Figuring out how to even get tested was the biggest hurdle in this situation. To put it bluntly, I think Penn State is doing a terrible job communicating their coronavirus policies and procedures to students that live off-campus, so it took me a lot of research to figure out how to even schedule a test.

After a strenuous search, I was finally able to figure out that I was supposed to get tested with University Health Services. Thankfully, there were some open appointments, so I got tested almost immediately the same day I found out about my exposure.

As I mentioned before, I’ve gotten tested twice before this, one with a nose swab only in my nostrils (which was completely painless) and the other I had to spit into a tube. This time, however, was the absolute worst. The nurse stuck a swab into my nose so far back that I seriously felt like it was touching my throat. That 30 second deep swab felt like an eternity of a feeling I can only describe as awkward and uncomfortable.

I’ll admit, it caused me to cry a little afterwards, but I really don’t know if it was because of the test or the fact that I was scared out of my mind that I had coronavirus.

My friend had gotten tested the day before and quickly received her results in TWO HOURS. I thought this was the norm, so I was confident I would receive mine the same night I got tested, too.

I checked. And checked. And checked. Sometimes four times every hour, and received no results. I really did try to sleep that night, but I found myself staring at the ceiling for hours on end as I was so anxious that I couldn’t sleep a wink.

This went on for FIVE DAYS. It wasn’t until the third day that I received an email from Quest Diagnostics, saying there was a problem with my account, so my results would be delayed.
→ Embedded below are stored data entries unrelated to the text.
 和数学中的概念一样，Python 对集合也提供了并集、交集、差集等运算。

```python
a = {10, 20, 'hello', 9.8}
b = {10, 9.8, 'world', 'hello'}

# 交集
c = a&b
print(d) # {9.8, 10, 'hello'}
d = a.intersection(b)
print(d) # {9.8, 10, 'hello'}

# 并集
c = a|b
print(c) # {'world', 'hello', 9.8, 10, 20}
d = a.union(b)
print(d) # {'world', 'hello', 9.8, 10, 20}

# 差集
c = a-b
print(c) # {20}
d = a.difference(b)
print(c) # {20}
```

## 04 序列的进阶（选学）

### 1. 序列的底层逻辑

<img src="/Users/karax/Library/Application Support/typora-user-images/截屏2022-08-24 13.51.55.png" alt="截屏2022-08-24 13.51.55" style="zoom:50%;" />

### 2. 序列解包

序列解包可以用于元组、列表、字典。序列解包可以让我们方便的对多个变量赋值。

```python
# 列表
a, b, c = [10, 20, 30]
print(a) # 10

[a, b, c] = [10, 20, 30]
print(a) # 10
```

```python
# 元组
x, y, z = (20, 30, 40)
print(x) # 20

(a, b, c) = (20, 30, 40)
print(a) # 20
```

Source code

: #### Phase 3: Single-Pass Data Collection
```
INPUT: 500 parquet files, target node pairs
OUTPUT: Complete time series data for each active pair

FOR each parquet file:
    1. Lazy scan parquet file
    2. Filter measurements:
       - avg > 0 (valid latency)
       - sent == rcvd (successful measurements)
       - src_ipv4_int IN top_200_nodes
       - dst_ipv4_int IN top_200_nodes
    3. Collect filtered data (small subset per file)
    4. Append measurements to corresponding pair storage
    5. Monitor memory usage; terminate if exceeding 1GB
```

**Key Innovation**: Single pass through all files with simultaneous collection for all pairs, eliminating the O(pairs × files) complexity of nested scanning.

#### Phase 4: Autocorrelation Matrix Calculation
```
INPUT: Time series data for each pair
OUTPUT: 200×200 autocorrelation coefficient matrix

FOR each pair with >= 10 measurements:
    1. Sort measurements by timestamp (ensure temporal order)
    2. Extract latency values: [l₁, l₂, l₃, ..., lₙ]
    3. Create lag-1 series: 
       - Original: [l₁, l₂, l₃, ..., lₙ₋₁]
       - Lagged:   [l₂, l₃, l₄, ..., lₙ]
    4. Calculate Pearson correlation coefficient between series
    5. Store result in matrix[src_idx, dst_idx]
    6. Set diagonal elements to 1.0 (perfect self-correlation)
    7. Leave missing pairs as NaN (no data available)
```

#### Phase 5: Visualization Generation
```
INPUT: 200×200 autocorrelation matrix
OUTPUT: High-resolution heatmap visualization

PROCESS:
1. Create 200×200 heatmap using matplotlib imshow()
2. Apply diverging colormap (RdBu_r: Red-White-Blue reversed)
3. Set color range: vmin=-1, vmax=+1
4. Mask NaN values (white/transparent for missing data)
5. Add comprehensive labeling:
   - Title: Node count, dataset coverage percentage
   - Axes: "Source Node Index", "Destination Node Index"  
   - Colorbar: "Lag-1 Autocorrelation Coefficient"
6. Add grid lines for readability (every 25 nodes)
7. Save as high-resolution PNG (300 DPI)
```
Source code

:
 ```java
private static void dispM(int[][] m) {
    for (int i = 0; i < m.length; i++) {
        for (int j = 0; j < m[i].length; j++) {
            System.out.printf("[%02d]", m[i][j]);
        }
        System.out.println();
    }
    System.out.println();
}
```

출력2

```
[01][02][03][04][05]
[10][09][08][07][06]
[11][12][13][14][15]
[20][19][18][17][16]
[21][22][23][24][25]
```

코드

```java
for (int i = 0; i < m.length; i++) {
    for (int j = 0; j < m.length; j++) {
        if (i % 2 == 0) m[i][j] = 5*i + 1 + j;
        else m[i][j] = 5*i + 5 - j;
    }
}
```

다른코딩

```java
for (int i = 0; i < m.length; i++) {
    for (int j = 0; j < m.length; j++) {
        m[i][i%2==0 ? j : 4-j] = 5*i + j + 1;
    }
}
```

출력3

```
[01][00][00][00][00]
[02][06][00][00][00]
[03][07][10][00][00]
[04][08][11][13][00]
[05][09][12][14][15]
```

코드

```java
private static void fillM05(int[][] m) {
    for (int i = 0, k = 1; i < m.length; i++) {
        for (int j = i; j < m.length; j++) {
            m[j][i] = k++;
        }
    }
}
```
Thinking I could immediately receive my results when I fixed my account, I did it right away.

My results didn’t come back for almost three days after I fixed everything, and mentally, it killed me. I had not felt any symptoms, and I knew in my mind that there was no way I would test positive, but I still felt that I had to follow the rules and stay home.

My friends were still hanging out with each other, which made me jealous and upset on the nights I forced myself to sit in my apartment by myself, but I knew I had to follow the rules and isolate just in case. I wouldn’t be able to stand myself if I was the reason someone else got sick, so I made sure to isolate until I got my results, which took a serious toll on my mental health.

Finally, on day five I FINALLY received my results: they were NEGATIVE! A huge sigh of relief came over me, I finally felt like I could breathe. My anxiety subsided and I was finally able to see my friends, leave the apartment and go back to work without any worry.

While I was previously in a similar situation in the summer, this time was different. I was on my own without my family, with countless school and work responsibilities I had to keep up with, while feeling anxious, scared and alone. If anything, this taught me that I need to be more careful than I already am being because I did not want this to ever happen again.

And hopefully, it never has to happen again (one can dream). As the coronavirus continues to spread rapidly through Penn State students, I’m going to do my best to keep myself and everyone around me as safe as possible. But hey, I am three for three on negative coronavirus tests!